- _Work to be completed_
Beneath this task is a listing. Count its lines that contain "liver" and answer with the number only.

───── Material to process

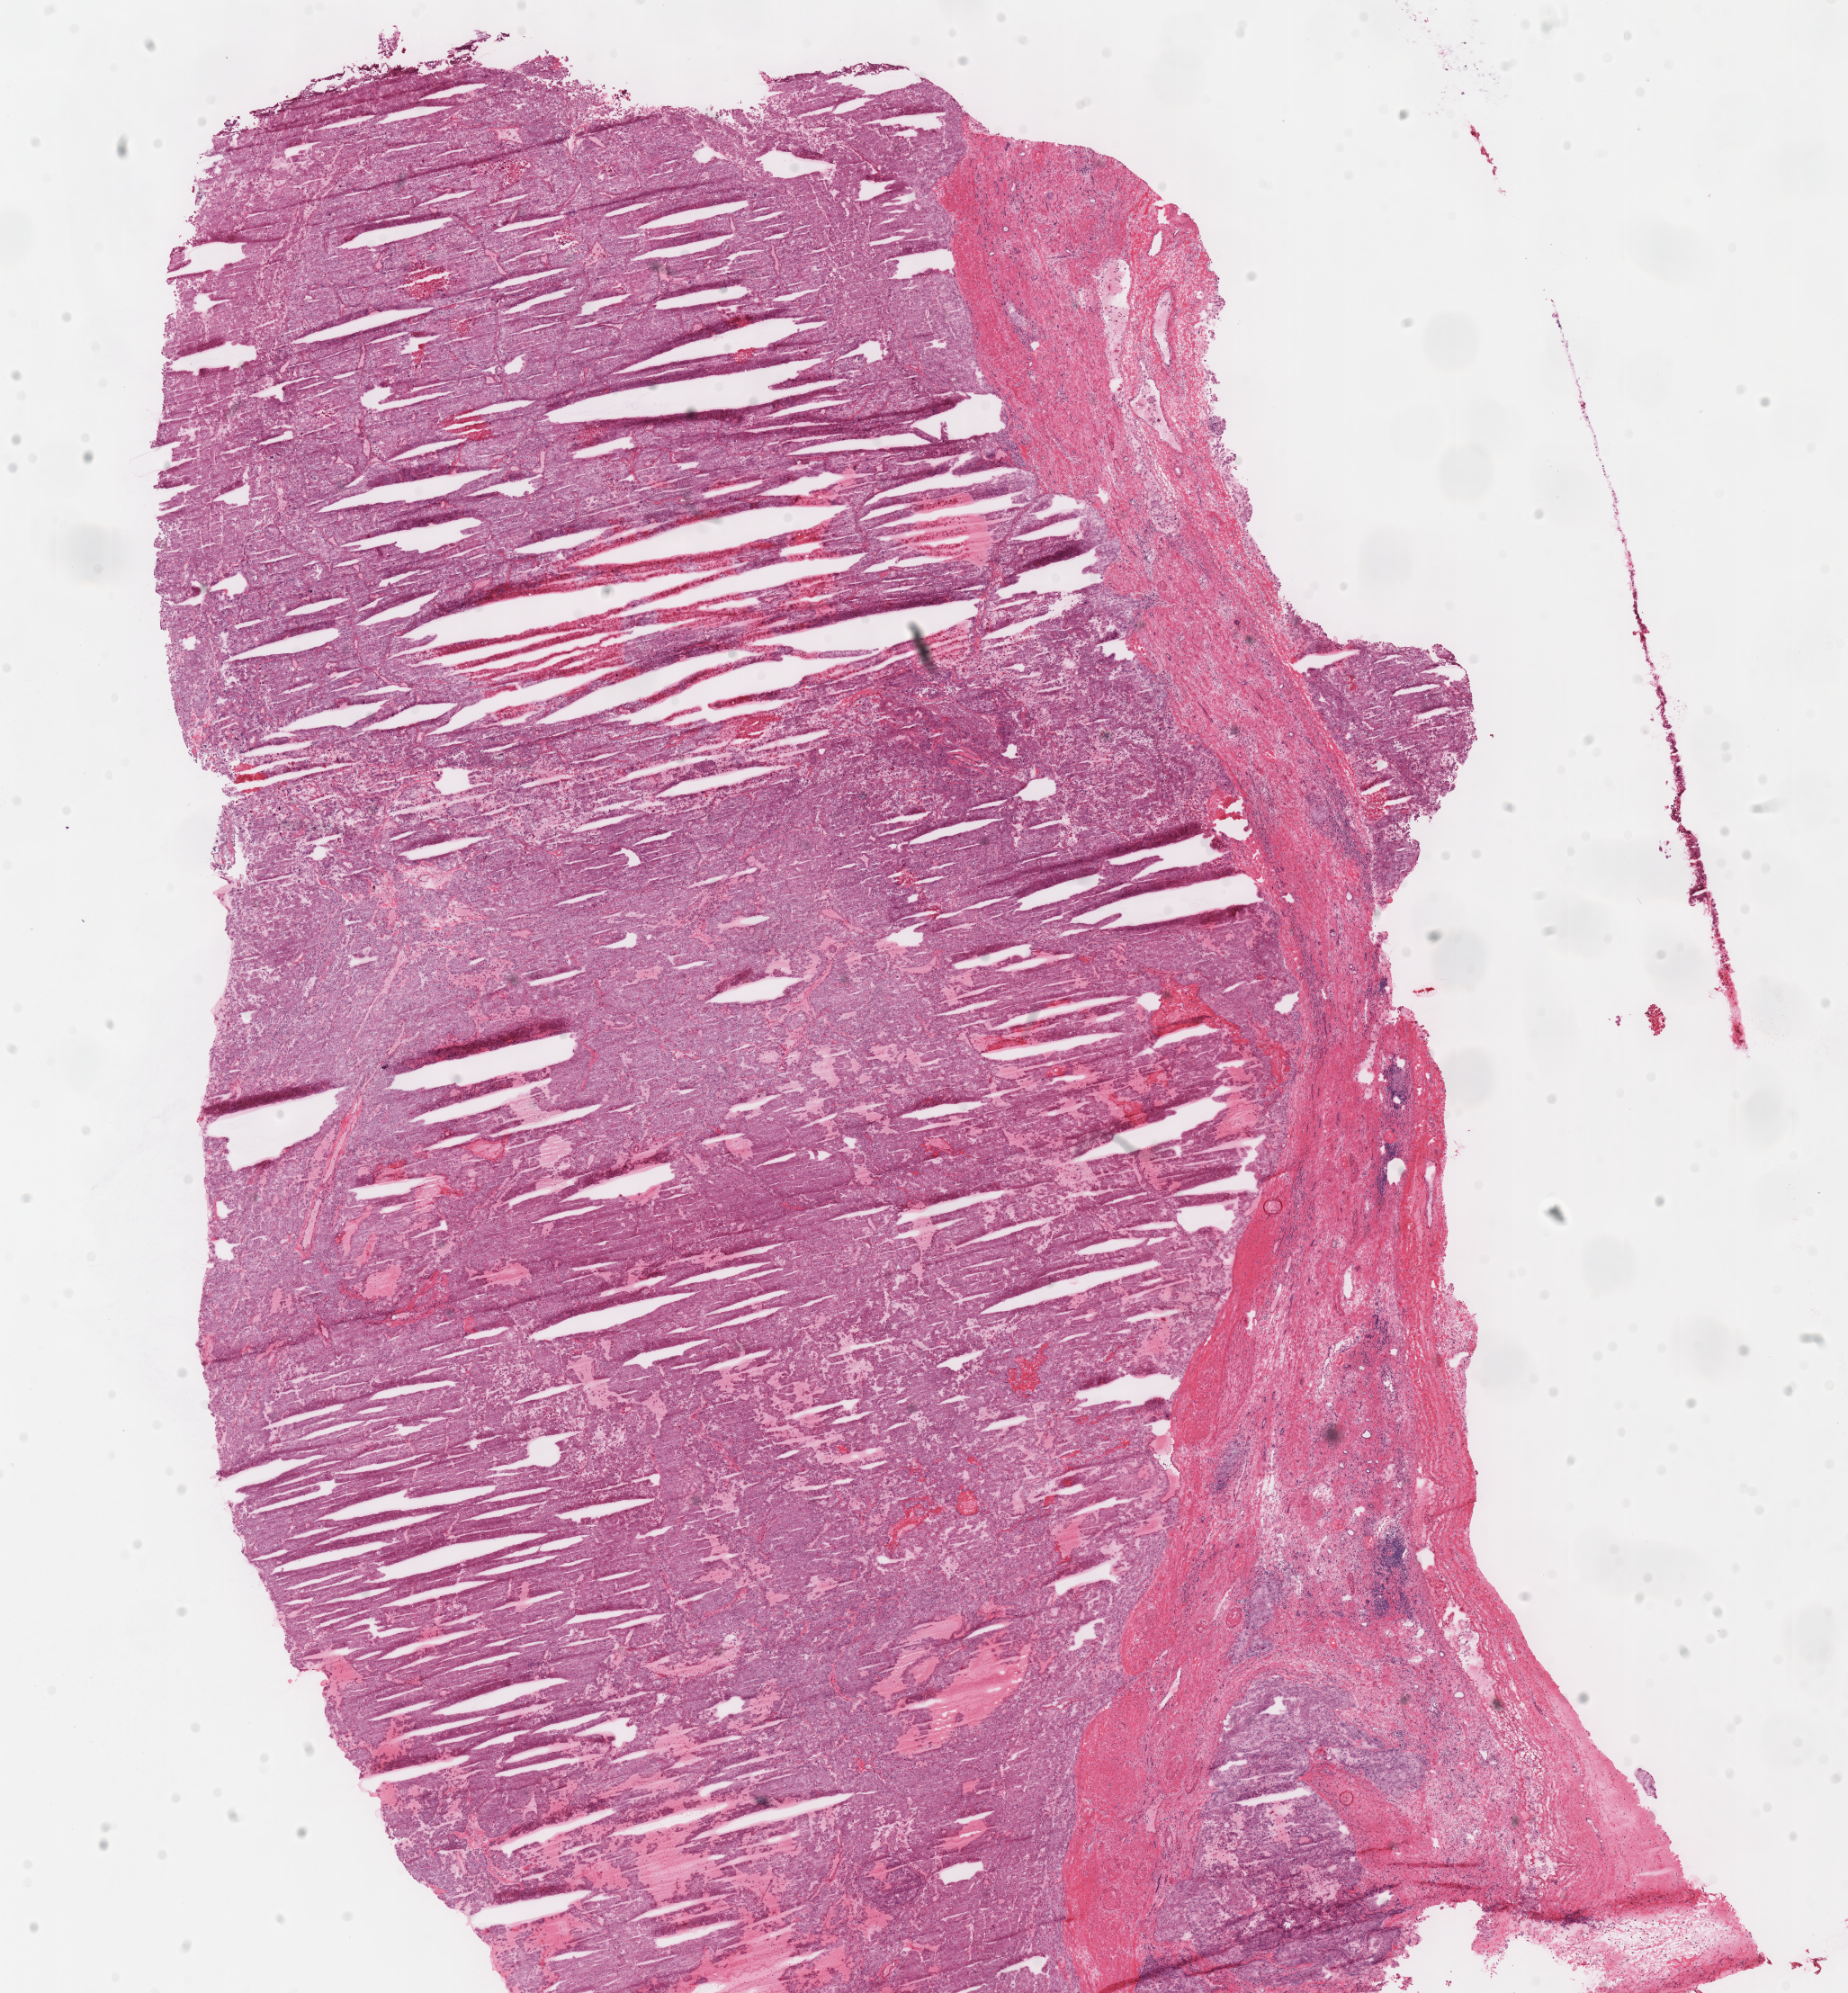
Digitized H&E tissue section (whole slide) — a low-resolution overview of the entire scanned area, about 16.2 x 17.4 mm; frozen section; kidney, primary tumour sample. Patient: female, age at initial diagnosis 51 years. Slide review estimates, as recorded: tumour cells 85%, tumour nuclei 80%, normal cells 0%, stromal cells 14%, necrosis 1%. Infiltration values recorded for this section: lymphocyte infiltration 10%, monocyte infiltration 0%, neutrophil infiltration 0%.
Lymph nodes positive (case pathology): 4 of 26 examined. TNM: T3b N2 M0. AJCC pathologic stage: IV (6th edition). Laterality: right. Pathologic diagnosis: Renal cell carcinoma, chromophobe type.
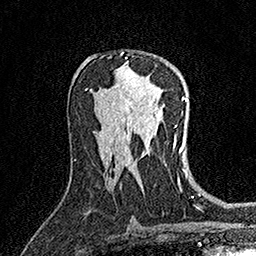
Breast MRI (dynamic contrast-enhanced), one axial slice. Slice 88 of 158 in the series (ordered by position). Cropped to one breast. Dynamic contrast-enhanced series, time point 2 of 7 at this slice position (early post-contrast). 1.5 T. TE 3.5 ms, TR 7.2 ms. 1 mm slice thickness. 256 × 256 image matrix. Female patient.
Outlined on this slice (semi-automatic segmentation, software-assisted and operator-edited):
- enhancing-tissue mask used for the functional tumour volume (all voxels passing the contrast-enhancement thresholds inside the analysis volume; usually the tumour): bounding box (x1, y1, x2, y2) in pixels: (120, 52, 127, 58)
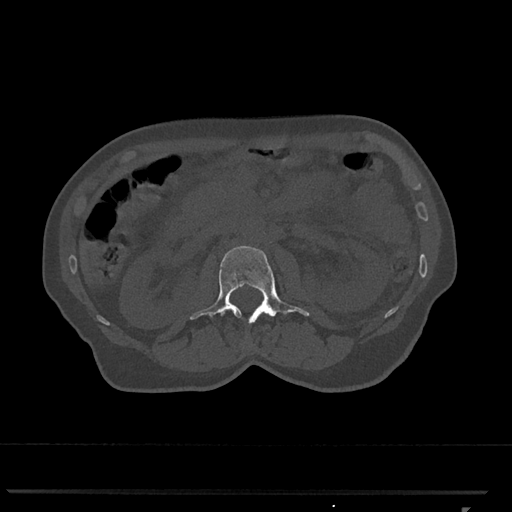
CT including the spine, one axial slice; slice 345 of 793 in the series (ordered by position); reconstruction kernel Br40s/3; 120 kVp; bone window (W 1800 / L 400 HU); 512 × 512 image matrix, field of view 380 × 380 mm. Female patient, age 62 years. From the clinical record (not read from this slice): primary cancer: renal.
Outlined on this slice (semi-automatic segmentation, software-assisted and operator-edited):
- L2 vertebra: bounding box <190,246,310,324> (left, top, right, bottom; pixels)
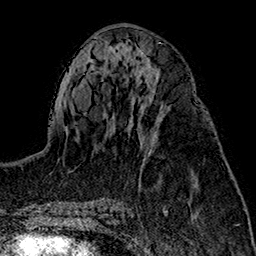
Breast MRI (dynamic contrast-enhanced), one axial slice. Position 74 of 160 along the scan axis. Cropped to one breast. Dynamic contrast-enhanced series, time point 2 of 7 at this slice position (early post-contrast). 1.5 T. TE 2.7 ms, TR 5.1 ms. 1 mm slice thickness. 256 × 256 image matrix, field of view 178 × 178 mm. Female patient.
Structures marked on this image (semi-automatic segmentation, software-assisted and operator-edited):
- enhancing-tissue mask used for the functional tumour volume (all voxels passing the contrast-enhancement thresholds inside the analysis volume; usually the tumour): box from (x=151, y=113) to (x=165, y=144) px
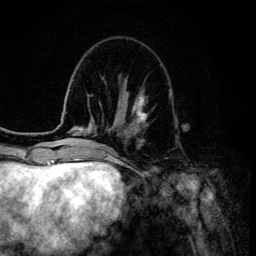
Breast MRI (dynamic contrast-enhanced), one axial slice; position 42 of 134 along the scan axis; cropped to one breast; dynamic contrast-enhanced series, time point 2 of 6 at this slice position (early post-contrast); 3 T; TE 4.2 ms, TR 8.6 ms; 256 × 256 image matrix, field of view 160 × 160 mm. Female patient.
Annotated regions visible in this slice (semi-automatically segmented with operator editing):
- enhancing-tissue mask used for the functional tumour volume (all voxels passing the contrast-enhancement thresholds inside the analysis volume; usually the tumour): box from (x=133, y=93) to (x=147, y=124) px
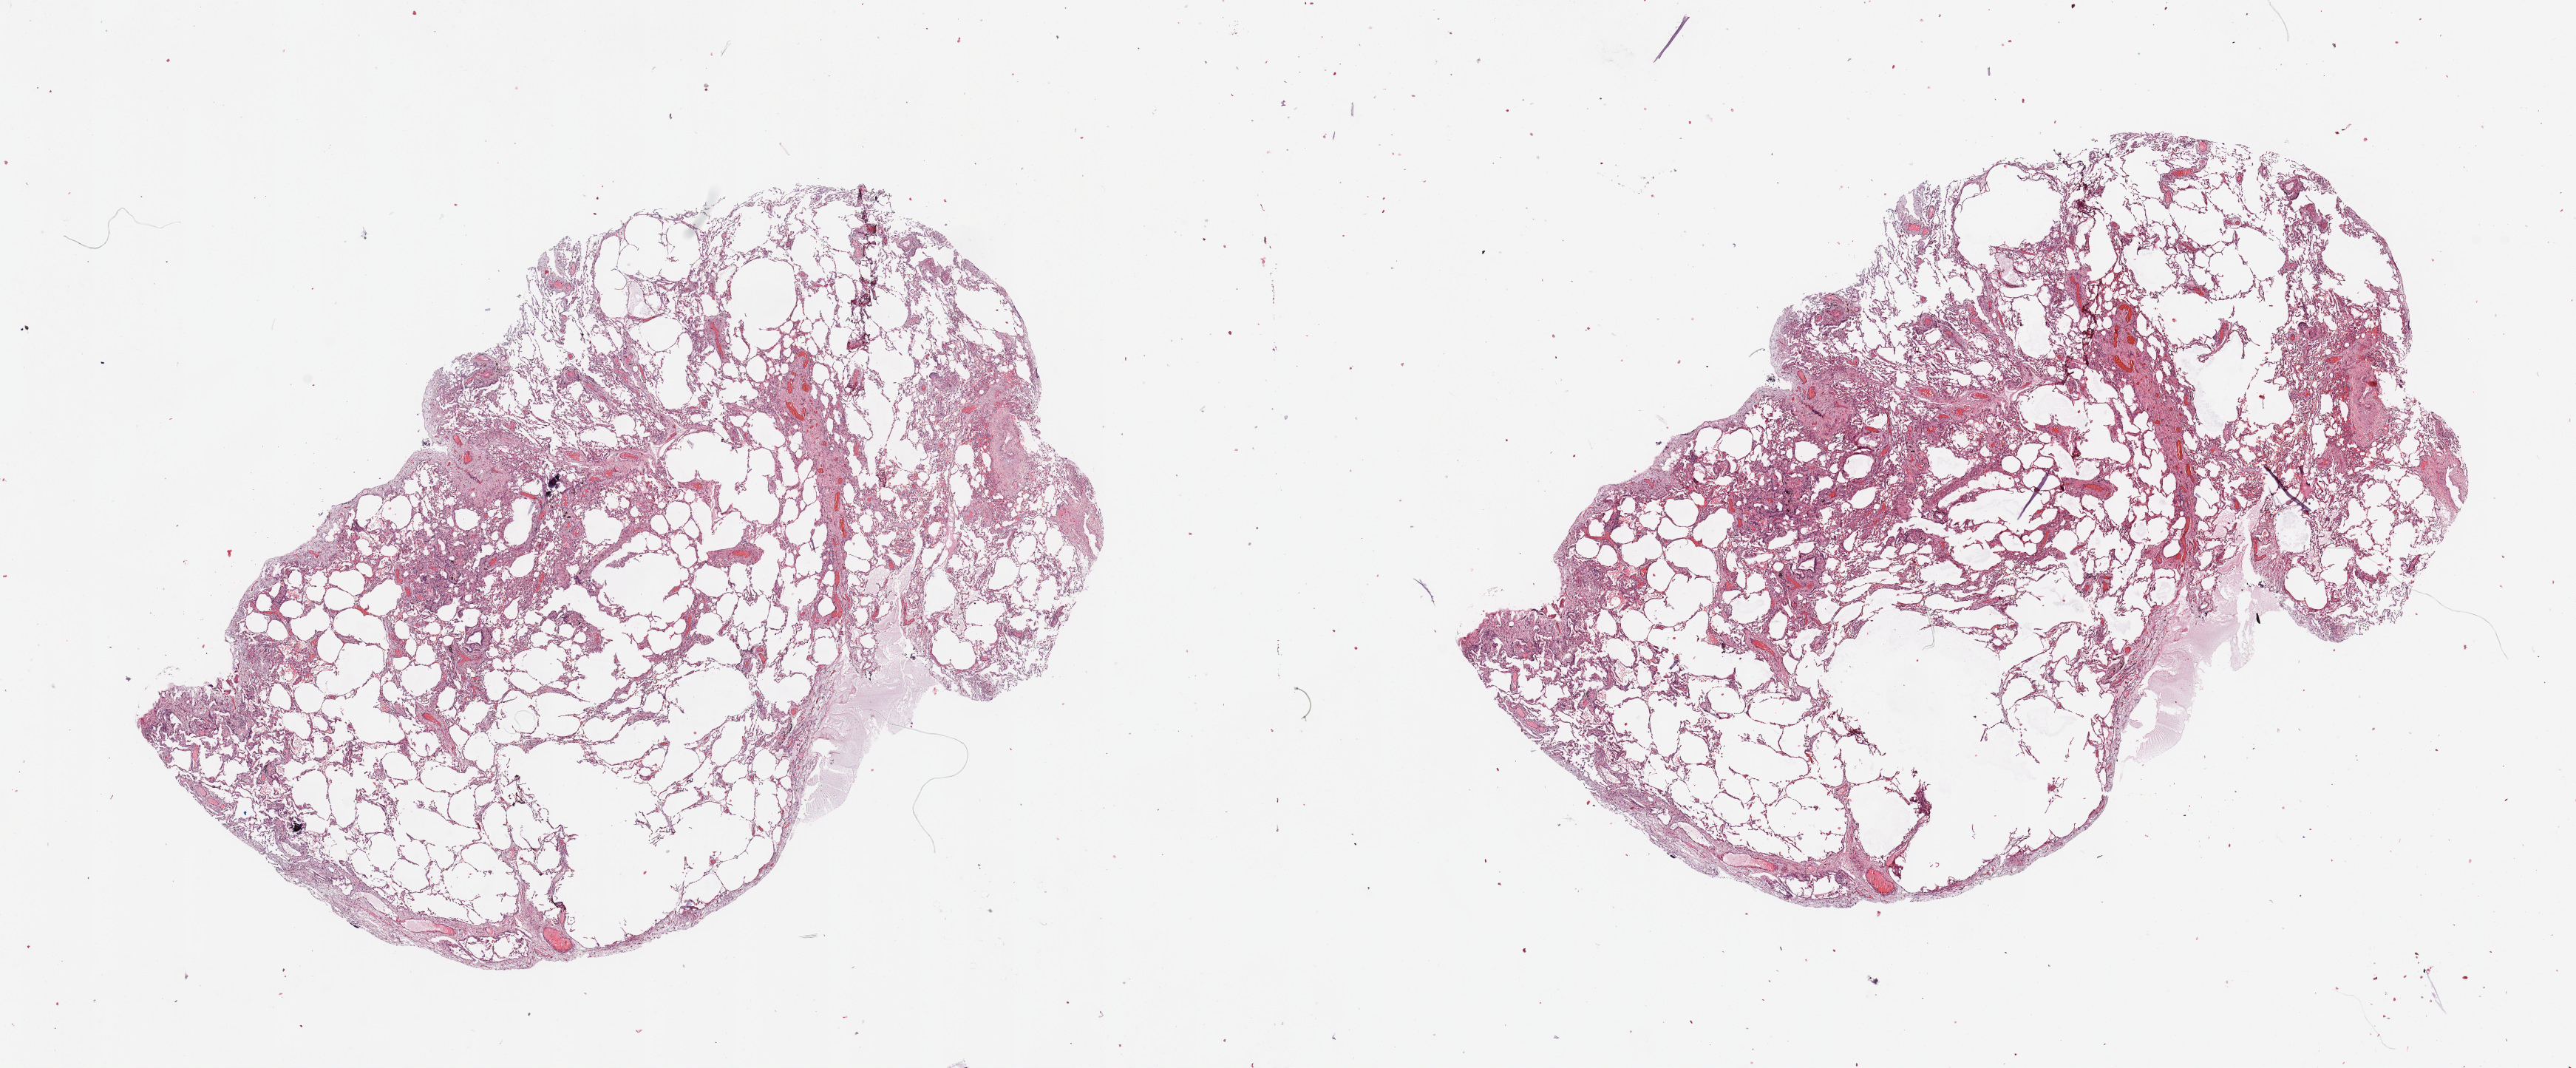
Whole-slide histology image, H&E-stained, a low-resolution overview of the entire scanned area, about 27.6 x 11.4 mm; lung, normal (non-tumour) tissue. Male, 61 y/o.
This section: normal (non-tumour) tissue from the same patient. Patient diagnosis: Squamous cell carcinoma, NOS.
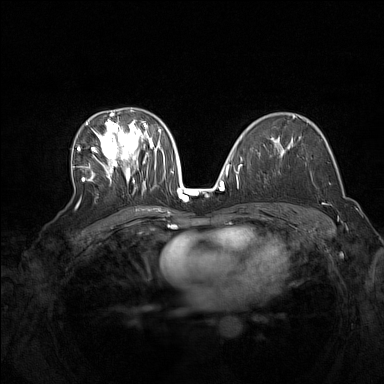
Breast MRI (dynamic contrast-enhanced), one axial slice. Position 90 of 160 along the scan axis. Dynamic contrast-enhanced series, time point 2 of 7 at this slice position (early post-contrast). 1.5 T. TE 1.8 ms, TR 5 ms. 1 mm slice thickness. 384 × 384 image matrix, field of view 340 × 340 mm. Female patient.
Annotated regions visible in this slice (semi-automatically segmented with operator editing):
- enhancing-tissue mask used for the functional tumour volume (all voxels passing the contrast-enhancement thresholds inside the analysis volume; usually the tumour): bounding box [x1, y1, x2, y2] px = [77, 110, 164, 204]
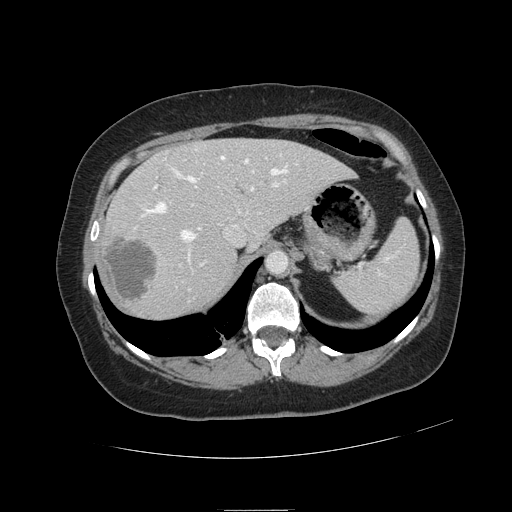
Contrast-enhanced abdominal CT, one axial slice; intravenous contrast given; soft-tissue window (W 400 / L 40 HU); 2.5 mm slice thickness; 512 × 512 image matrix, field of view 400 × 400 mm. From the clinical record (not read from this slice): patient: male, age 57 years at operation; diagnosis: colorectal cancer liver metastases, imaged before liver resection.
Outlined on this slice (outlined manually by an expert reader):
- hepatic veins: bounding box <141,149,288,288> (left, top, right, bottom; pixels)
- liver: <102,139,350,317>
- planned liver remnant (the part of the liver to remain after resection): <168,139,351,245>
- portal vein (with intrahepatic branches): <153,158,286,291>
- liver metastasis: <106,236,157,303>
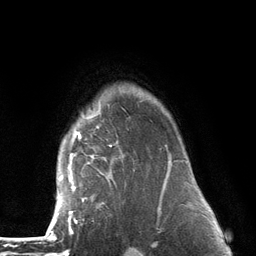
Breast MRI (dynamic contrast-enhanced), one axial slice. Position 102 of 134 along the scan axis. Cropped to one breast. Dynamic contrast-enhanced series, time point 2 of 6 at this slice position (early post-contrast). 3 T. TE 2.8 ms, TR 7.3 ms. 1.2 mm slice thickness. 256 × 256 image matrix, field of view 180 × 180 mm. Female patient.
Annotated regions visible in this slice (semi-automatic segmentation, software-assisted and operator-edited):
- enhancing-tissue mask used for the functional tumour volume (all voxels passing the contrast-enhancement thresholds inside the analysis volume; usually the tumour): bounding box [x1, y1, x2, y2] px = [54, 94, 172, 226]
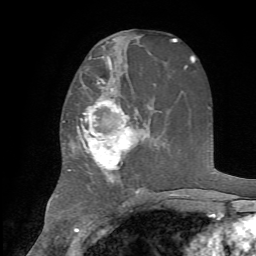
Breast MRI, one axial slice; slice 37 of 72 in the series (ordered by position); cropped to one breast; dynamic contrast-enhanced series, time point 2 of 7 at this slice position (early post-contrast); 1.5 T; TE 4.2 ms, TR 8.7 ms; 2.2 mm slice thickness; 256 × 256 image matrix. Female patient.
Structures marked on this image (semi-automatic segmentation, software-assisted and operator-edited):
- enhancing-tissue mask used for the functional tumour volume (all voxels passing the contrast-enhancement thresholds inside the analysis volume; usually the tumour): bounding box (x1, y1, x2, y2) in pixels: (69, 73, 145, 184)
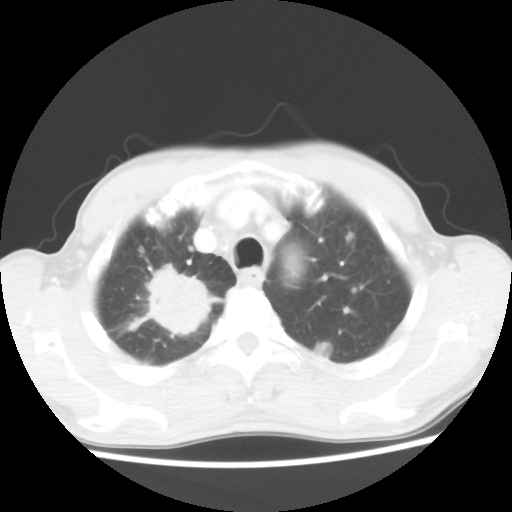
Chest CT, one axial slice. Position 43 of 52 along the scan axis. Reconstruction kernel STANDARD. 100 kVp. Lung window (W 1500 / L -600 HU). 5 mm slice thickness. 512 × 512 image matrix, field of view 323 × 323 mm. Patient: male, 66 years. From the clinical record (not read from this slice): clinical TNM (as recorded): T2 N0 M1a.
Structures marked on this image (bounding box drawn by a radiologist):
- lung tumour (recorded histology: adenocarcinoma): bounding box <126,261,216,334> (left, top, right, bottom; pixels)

──────────

- _Task solution_
4